The tool has to be easy for curators and researchers to use and they have to like it. Goal was to shield the academic user from the technology. Presentation layer of the tool uses the wiki concept. Entirely built on open source tools. Uses Drupal as its CMS. Adopted standard for semantic linking and import/export. Supports OAI, even though as he put it that is anachronistic.
Simple goal: federate cultural heritage with scientific data. Leads from data to information to knowledge. Higher level of understanding. Tagging not enough, for semantic inference you need a reasoning framework.
Delved into the details of the CIDOC CRM, which made sense while he was going through it, but I can’t reproduce in notes.
This talk really brought the use of triples to light. Experts build relationships that give meaning to the metadata that staff enter when doing their work.
Cost Forecasting Model For New Digitization Projects
Karim Boughida, Martha Whittaker, Dan Chudnov, George Washington University
Linda Colet, DaoPoint Digital, LLC
GWU has major collections from Eurasia and the Middle East. For digitization they use a Kirtas and ABBYY like many do.
They studied existing cost models and looked at their processes to identify bottlenecks and variables. Looked at project budgets from grant applications and actual expenditures. They now have an Excel spreadsheet tool and want to get to having a Web tool for doing cost models.
Some public cost models, such as the Internet Archive’s, don’t necessarily seem realistic. Not sure how they arrived at ten cents per page. British Library Lifecycle model has a formula to follow. Includes preservation and longterm costs.

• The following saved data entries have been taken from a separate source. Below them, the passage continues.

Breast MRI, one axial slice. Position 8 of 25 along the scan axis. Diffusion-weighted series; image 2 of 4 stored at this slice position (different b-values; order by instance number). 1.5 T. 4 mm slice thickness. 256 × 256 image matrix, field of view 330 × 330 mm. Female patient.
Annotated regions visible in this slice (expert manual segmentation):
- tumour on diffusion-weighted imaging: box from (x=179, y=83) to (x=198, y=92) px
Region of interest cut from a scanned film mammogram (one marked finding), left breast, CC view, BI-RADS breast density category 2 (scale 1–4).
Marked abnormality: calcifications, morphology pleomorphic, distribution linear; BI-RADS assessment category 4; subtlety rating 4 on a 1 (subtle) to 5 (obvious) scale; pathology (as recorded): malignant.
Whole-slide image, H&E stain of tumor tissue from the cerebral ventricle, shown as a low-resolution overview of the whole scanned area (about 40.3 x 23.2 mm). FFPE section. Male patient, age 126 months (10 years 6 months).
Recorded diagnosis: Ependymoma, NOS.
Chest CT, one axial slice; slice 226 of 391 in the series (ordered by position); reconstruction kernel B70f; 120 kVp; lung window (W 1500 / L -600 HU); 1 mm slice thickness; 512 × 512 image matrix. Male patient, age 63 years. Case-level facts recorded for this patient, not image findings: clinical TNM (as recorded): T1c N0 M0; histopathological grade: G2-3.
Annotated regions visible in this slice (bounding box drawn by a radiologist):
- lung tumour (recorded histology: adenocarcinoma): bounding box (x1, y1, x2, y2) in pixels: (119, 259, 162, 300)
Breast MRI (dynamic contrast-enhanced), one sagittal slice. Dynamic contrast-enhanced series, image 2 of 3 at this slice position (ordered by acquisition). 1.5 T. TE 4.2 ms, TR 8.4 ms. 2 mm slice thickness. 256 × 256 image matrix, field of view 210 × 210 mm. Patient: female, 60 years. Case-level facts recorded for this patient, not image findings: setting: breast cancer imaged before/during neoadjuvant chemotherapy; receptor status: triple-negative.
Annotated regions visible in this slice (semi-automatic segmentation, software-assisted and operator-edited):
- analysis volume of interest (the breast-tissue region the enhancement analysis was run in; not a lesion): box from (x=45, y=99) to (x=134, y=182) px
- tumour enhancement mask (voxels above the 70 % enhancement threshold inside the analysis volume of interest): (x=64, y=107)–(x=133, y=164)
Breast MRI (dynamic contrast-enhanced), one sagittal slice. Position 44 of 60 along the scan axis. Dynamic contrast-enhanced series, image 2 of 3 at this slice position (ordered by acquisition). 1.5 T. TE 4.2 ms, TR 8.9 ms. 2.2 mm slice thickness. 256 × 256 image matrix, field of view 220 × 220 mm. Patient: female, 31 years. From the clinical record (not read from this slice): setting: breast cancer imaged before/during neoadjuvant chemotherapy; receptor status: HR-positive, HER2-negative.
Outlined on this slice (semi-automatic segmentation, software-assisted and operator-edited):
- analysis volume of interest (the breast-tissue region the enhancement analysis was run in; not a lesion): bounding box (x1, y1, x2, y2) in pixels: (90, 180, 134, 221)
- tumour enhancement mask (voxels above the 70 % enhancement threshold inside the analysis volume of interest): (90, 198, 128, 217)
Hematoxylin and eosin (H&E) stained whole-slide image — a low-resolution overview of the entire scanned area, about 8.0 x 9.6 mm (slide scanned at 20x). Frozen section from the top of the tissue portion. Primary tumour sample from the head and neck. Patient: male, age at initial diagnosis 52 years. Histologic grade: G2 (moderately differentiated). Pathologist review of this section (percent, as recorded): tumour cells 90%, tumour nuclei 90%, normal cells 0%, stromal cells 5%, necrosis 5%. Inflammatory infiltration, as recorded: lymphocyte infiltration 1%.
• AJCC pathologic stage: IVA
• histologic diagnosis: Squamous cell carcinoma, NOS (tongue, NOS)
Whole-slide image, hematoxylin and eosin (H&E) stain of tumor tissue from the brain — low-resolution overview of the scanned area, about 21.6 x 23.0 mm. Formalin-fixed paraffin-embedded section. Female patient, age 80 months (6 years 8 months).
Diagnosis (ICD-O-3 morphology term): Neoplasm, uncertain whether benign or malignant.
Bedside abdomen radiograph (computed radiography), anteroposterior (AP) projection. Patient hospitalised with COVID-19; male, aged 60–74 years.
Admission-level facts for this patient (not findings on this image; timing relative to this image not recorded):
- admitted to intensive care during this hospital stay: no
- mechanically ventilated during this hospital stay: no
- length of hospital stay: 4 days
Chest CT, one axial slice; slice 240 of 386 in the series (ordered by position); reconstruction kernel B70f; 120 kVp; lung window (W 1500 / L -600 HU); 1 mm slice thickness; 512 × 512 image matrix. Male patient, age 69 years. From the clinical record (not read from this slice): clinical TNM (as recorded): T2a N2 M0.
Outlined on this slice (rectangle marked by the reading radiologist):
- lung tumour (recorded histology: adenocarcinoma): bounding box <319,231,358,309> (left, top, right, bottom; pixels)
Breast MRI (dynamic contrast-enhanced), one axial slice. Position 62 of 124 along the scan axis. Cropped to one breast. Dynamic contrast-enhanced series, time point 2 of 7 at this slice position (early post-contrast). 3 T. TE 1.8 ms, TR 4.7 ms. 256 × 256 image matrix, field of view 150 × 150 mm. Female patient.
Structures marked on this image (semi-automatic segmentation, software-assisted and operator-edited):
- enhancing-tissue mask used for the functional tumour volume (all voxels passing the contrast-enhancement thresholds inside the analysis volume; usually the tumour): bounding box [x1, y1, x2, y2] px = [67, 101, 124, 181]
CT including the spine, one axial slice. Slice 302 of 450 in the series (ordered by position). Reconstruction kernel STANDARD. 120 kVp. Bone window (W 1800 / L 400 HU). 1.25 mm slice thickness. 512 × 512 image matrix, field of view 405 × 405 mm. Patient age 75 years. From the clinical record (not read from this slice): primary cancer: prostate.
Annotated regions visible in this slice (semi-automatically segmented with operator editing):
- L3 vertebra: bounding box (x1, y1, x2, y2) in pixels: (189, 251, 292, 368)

GWU works with a 3-5 year cost model, mainly helps with calculating costs for grants. Considers four phases: project planning, scanning, processing, and making collections available. Storage, metadata creation, and storage are typically the major costs. Even after process improvements, they average four hours to scan and process a book. Overall, planning is the most labour intensive activity. Scanning is smallest, but processing and making available involve more time. Over time, planning decreases in terms of its share of overall resource investment.
Dan’s role is to transform it from a project to a program and make it routine in the organization.
One thing a cost model does is teach you what you need to track–time, state of items, storage float, etc. One can get carried away with quality. Scale it to the needs.
They plan to find ways to give clients access to raw scans before processing so that they can watch progress and have assurance that things are progressing. Dan refers to this as getting value from the float, in other words from items on the assembly line.
Closing plenary: Five New Paradigms for Science and Academia and an Introduction to DataONE
William Michener, University of New Mexico
Pointed out provision of sensors, all of which are creating data, even the four billion cell phones. He asserts we are heading into an age of big challenges: global warming, population, food supplies, etc. Also touted the rise of citizen science. Hundreds of organizations doing a wide array of work. Scientists work in larger teams across broader spatial, temporal, and thematic scales.
Data are increasingly seen as a valuable product of research. The NSF mandate is a manifestation of this rise. Showed Heidorn’s long tail of orphaned data. A small number of repos hold a massive amount of bytes, but most of the datasets are in the long tail. Mentioned DRYAD‘s work.
A survey he cited of environmental scientists that 80% of them were willing to share their data with others to use in different ways. They’re willing, but they confront challenges, also captured in surveys.